Don’t Touch That Technology
by Susan P. Altman (Pittsburgh) and Todd A. Fisher (Dallas).
If your client or customer asks you to input data into its database, do you readily agree, or do you first ask if you have the right to do the inputting?
Most service providers are more than happy to show their responsiveness and helpfulness and sometimes forget to check whether they have the right to use the technology licensed by their client.
The Fifth Circuit in Compliance Source Inc. v. GreenPoint MortgageFunding Inc. reminded us recently that use of someone else’s technology, even if it is only on behalf of and for the benefit of a licensee, may require explicit permission of the owner (not just the licensee) and failure to obtain that explicit permission may result in a lawsuit.

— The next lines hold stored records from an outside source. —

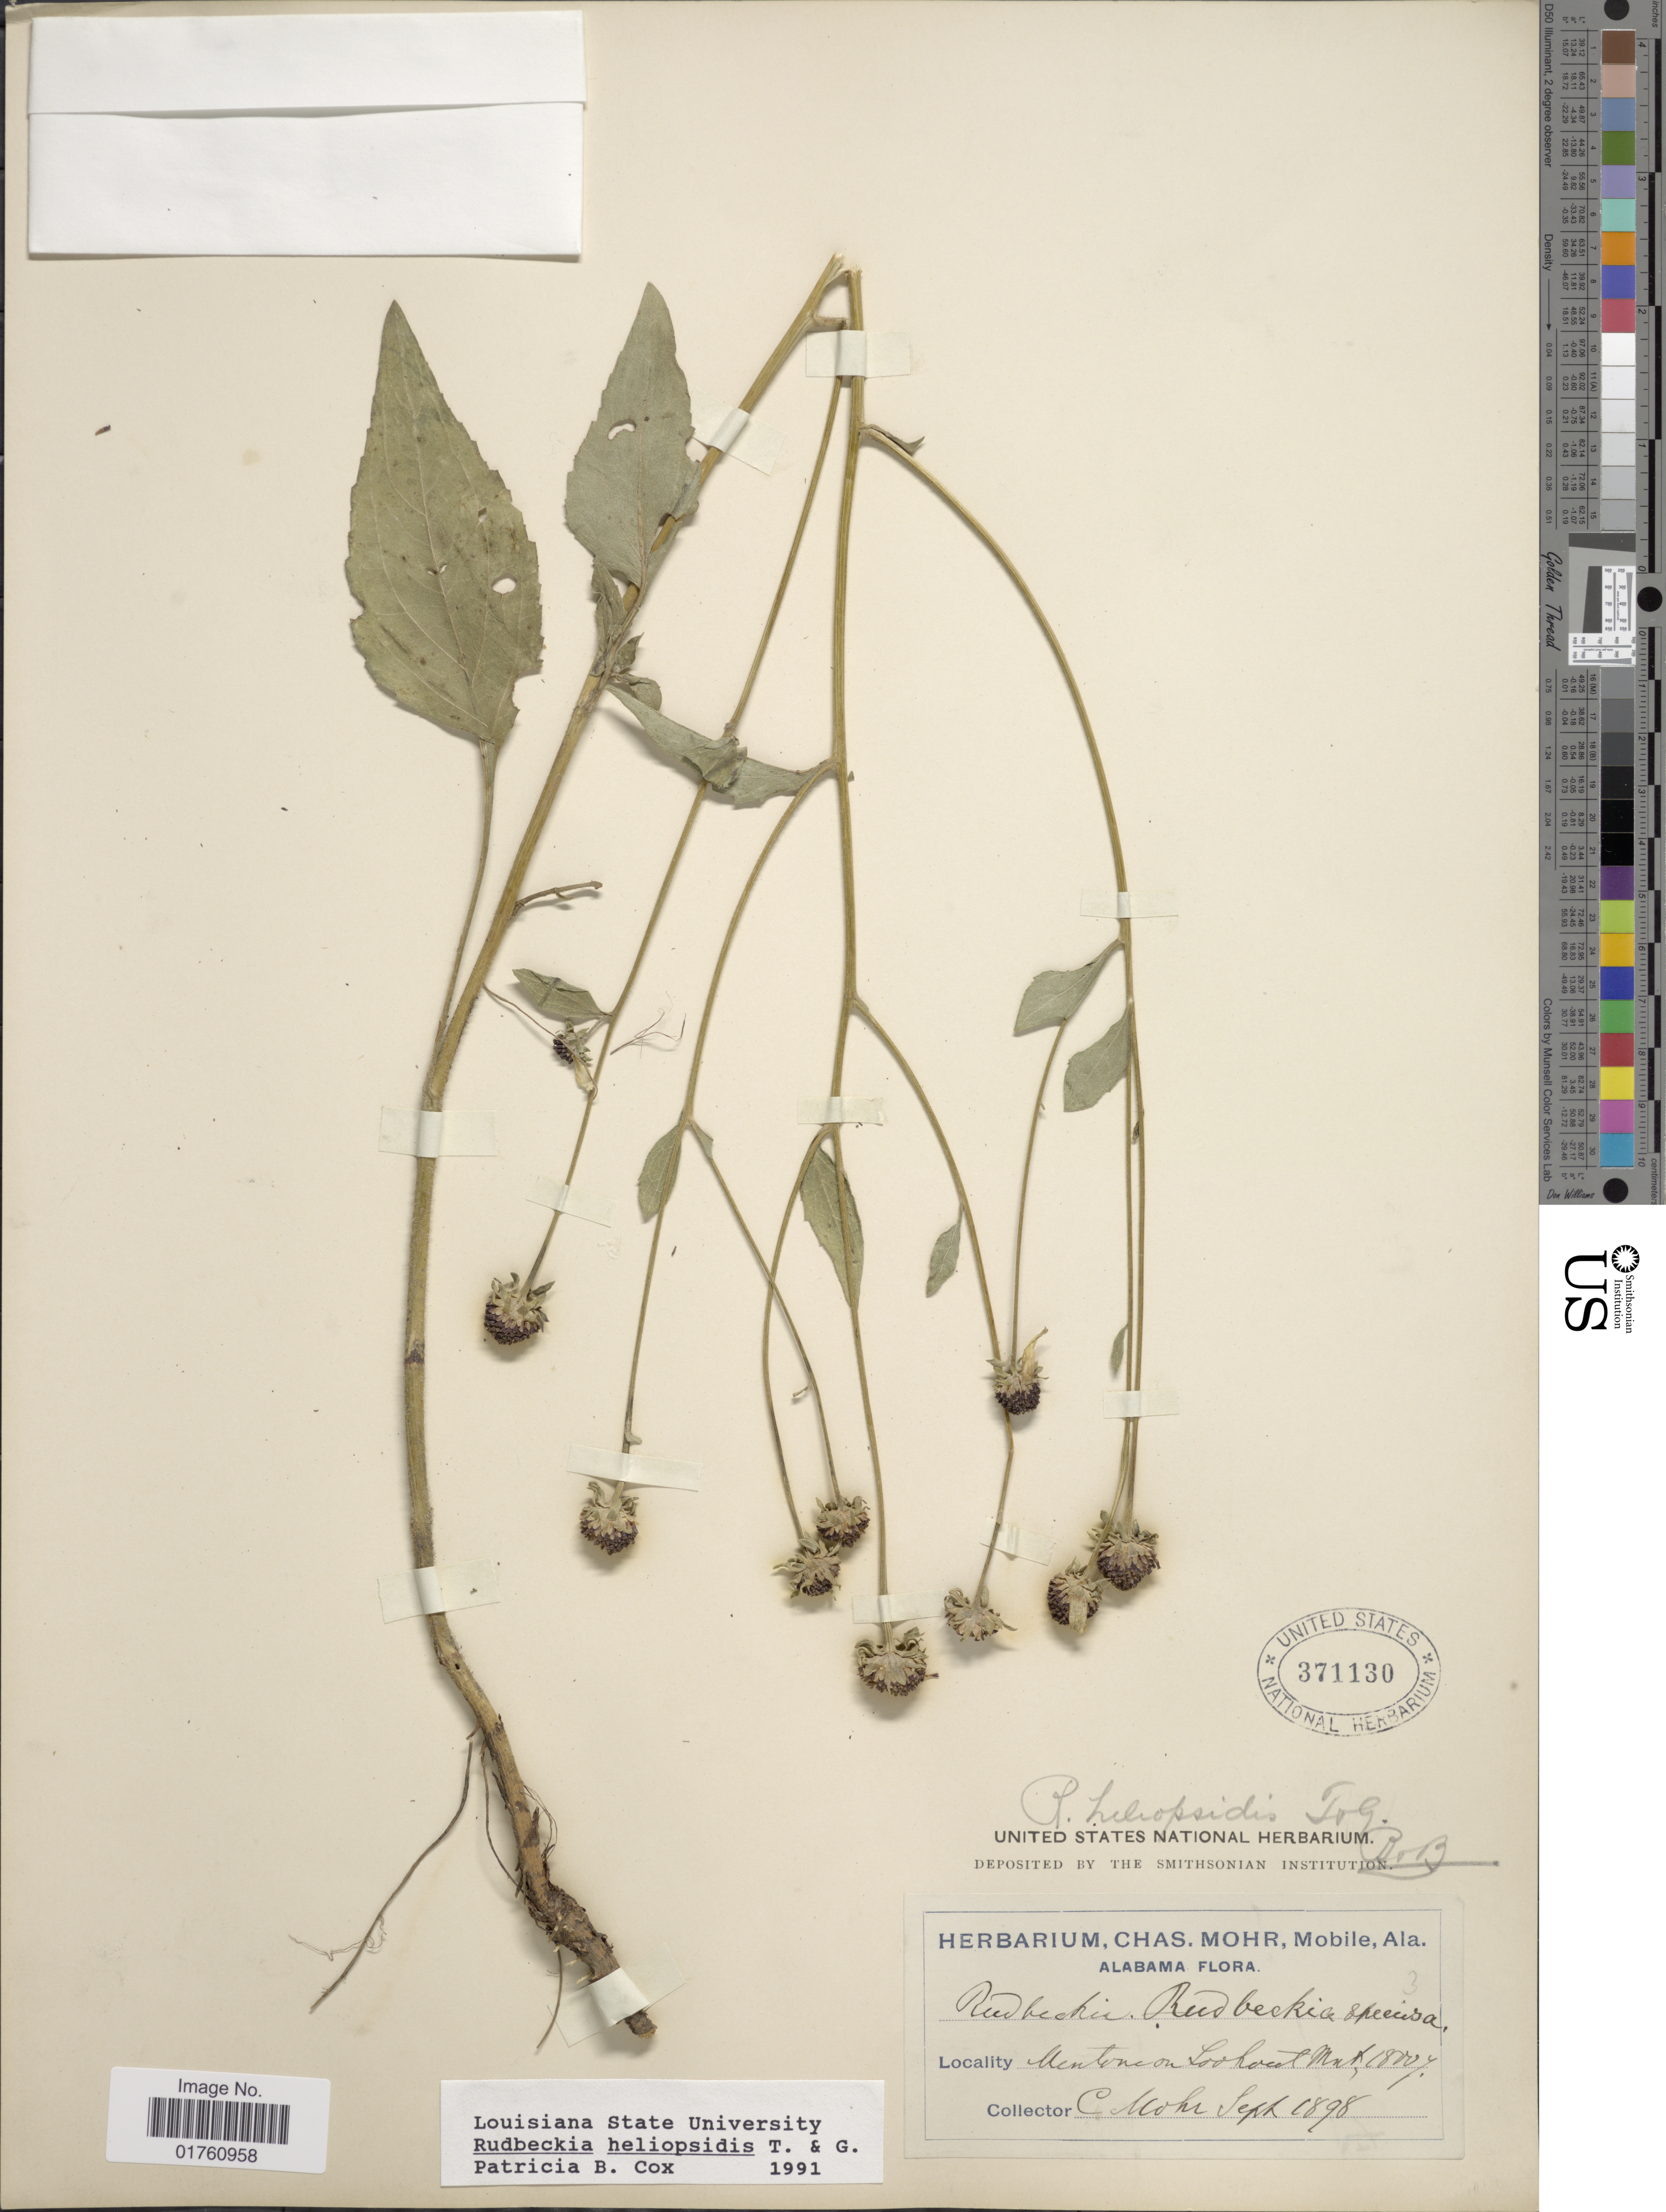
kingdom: Plantae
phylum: Tracheophyta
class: Magnoliopsida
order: Asterales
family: Asteraceae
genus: Rudbeckia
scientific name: Rudbeckia heliopsidis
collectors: C. T. Mohr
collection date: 1898-09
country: United States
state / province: Alabama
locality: Mentone on Lookout Mnt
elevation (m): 549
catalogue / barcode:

The Compliance case involved the question of whether a licensee who had the right to input data into a technology solution that coupled proprietary mortgage forms with software also had the right to allow a third-party service provider (in this case a law firm) to use the technology solution on the licensee’s behalf. The Fifth Circuit, based on an examination of the restrictive language in the license agreement, held that it did not. The court reversed the district court’s grant of summary judgment in favor of the licensee. The district court had accepted the argument that Texas law permitted the court to “look past the actual language of a licensing agreement and absolve a licensee who grants third-party access merely because that access is on behalf of, or inures to the benefit of, the licensee.” The Fifth Circuit rejected this expansive interpretation of its previous cases, and instead looked carefully at the language of the license grant and restrictions on use to determine whether third parties actually were granted the right to use the licensed technology for the benefit of the licensee.
In Compliance, the license grant contained restrictions on third parties’ use of the technology. In contrast, the cases relied on by the district court involved license agreements that explicitly granted limited rights to licensees to provide general third-party access. The Fifth Circuit found that the license agreement in the Compliance case meant exactly what it said it meant and that there were no implied use rights for third parties. If the licensee wanted the right to allow its service providers to access the technology solution, then it needed to negotiate the explicit right into its underlying license agreement.
The decision makes clear that licensees need to anticipate which parties outside their organization (including outsourced information technology consultants and law firms) will need access to licensed technology in order for the licensee itself to obtain the full expected benefit of the licensed property. As we all know, it is usually much easier to negotiate use rights before the contract is signed than afterwards. Furthermore, if your company is asked to provide services using technology licensed to your client or customer, make sure you have explicit use rights in the underlying license.